The U.S. Equal Employment Opportunity Commission (EEOC) is charged with combatting certain forms of employment discrimination. Unfortunately, it long ago became, instead, a special pleader for certain minority groups. As such, it is dedicated to arguing for pretty much whatever certain minority groups want in the workplace.
For example, some blacks like to wear dreadlocks. Thus, the EEOC claims that grooming codes, applicable to all employees, that include a prohibition against wearing dreadlocks on the job constitute racial discrimination.
A federal district court in Alabama is the latest court to reject this claim. The employer, Catastrophe Management Solutions, hired an African American, Chastity Jones, on condition that, pursuant to its grooming rules, she cut off her dreadlocks. When she refused, it withdrew the offer. The EEOC sued, claiming racial discrimination.
The court made short work out of granting the employer’s motion to dismiss. It ruled that federal anti-discrimination laws protect Americans from discrimination “on the basis of immutable characteristics, such as race, sex, color, or national origin,” not on the basis of traits such as hairstyle that the individual can control.
Trying to evade this logic, the EEOC urged that it entails a “construct of race [that is] far too narrow” inasmuch as “dreadlocks [have] socio-cultural racial significance.” The court wasn’t buying it.
As the Wall Street Journal’s Mary Kissel put it, this sort of argument from lefty sociology might win applause in an African-American studies seminar, but it doesn’t impress in federal court — at least not yet. Plaintiffs have suffered defeat after defeat in these kinds of “hair” cases.

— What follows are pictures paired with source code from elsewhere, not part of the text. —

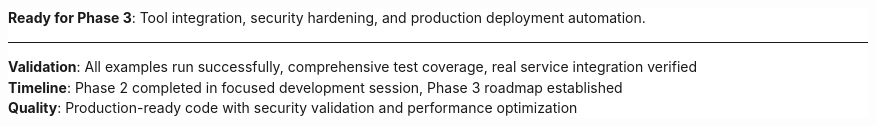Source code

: **Ready for Phase 3**: Tool integration, security hardening, and production deployment automation.

---

**Validation**: All examples run successfully, comprehensive test coverage, real service integration verified  
**Timeline**: Phase 2 completed in focused development session, Phase 3 roadmap established  
**Quality**: Production-ready code with security validation and performance optimization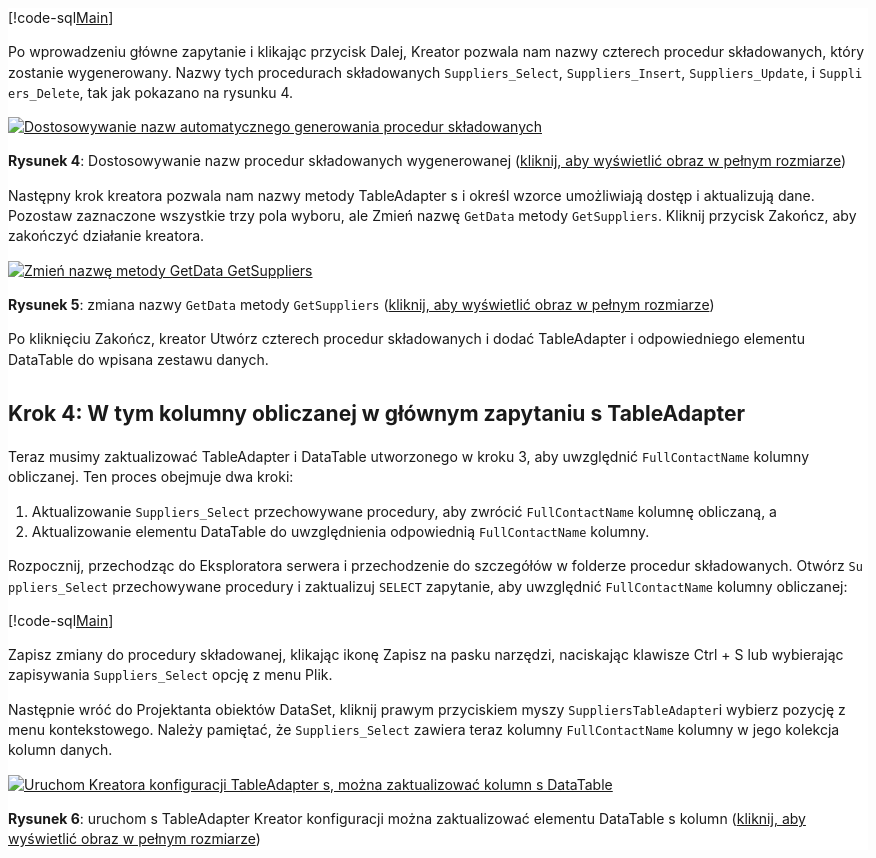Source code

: 
[!code-sql[Main](working-with-computed-columns-vb/samples/sample3.sql)]

Po wprowadzeniu główne zapytanie i klikając przycisk Dalej, Kreator pozwala nam nazwy czterech procedur składowanych, który zostanie wygenerowany. Nazwy tych procedurach składowanych `Suppliers_Select`, `Suppliers_Insert`, `Suppliers_Update`, i `Suppliers_Delete`, tak jak pokazano na rysunku 4.


[![Dostosowywanie nazw automatycznego generowania procedur składowanych](working-with-computed-columns-vb/_static/image11.png)](working-with-computed-columns-vb/_static/image10.png)

**Rysunek 4**: Dostosowywanie nazw procedur składowanych wygenerowanej ([kliknij, aby wyświetlić obraz w pełnym rozmiarze](working-with-computed-columns-vb/_static/image12.png))


Następny krok kreatora pozwala nam nazwy metody TableAdapter s i określ wzorce umożliwiają dostęp i aktualizują dane. Pozostaw zaznaczone wszystkie trzy pola wyboru, ale Zmień nazwę `GetData` metody `GetSuppliers`. Kliknij przycisk Zakończ, aby zakończyć działanie kreatora.


[![Zmień nazwę metody GetData GetSuppliers](working-with-computed-columns-vb/_static/image14.png)](working-with-computed-columns-vb/_static/image13.png)

**Rysunek 5**: zmiana nazwy `GetData` metody `GetSuppliers` ([kliknij, aby wyświetlić obraz w pełnym rozmiarze](working-with-computed-columns-vb/_static/image15.png))


Po kliknięciu Zakończ, kreator Utwórz czterech procedur składowanych i dodać TableAdapter i odpowiedniego elementu DataTable do wpisana zestawu danych.

## <a name="step-4-including-the-computed-column-in-the-tableadapter-s-main-query"></a>Krok 4: W tym kolumny obliczanej w głównym zapytaniu s TableAdapter

Teraz musimy zaktualizować TableAdapter i DataTable utworzonego w kroku 3, aby uwzględnić `FullContactName` kolumny obliczanej. Ten proces obejmuje dwa kroki:

1. Aktualizowanie `Suppliers_Select` przechowywane procedury, aby zwrócić `FullContactName` kolumnę obliczaną, a
2. Aktualizowanie elementu DataTable do uwzględnienia odpowiednią `FullContactName` kolumny.

Rozpocznij, przechodząc do Eksploratora serwera i przechodzenie do szczegółów w folderze procedur składowanych. Otwórz `Suppliers_Select` przechowywane procedury i zaktualizuj `SELECT` zapytanie, aby uwzględnić `FullContactName` kolumny obliczanej:


[!code-sql[Main](working-with-computed-columns-vb/samples/sample4.sql)]

Zapisz zmiany do procedury składowanej, klikając ikonę Zapisz na pasku narzędzi, naciskając klawisze Ctrl + S lub wybierając zapisywania `Suppliers_Select` opcję z menu Plik.

Następnie wróć do Projektanta obiektów DataSet, kliknij prawym przyciskiem myszy `SuppliersTableAdapter`i wybierz pozycję z menu kontekstowego. Należy pamiętać, że `Suppliers_Select` zawiera teraz kolumny `FullContactName` kolumny w jego kolekcja kolumn danych.


[![Uruchom Kreatora konfiguracji TableAdapter s, można zaktualizować kolumn s DataTable](working-with-computed-columns-vb/_static/image17.png)](working-with-computed-columns-vb/_static/image16.png)

**Rysunek 6**: uruchom s TableAdapter Kreator konfiguracji można zaktualizować elementu DataTable s kolumn ([kliknij, aby wyświetlić obraz w pełnym rozmiarze](working-with-computed-columns-vb/_static/image18.png))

Sadly, the Obama administration is so solicitous of the non-religiously based grooming desires of African Americans that it clings to its frivolous theory of employment discrimination. At the same, the Obama administration has so little respect for the sincerely held religiously based beliefs of Christians that it’s prepared to penalize believers who dare to follow their beliefs in ways that inconvenience the government.
You would think that the First Amendment protects grooming rights, not religious freedom.
Another amendment, the Fourteenth, has been interpreted as calling for special judicial scrutiny of economic regulations that adversely affect “insular minorities.” The footnote that gave rise to this interpretation mentioned “particular religions. . .or racial minorities.”
These days, African-Americans are still a minority but, as a vital element in the Democratic coalition, they are hardly “insular.” Serious, religiously observant Christians may or may not be a minority, but they are becoming more “insular” by the day — or will if the left has its way.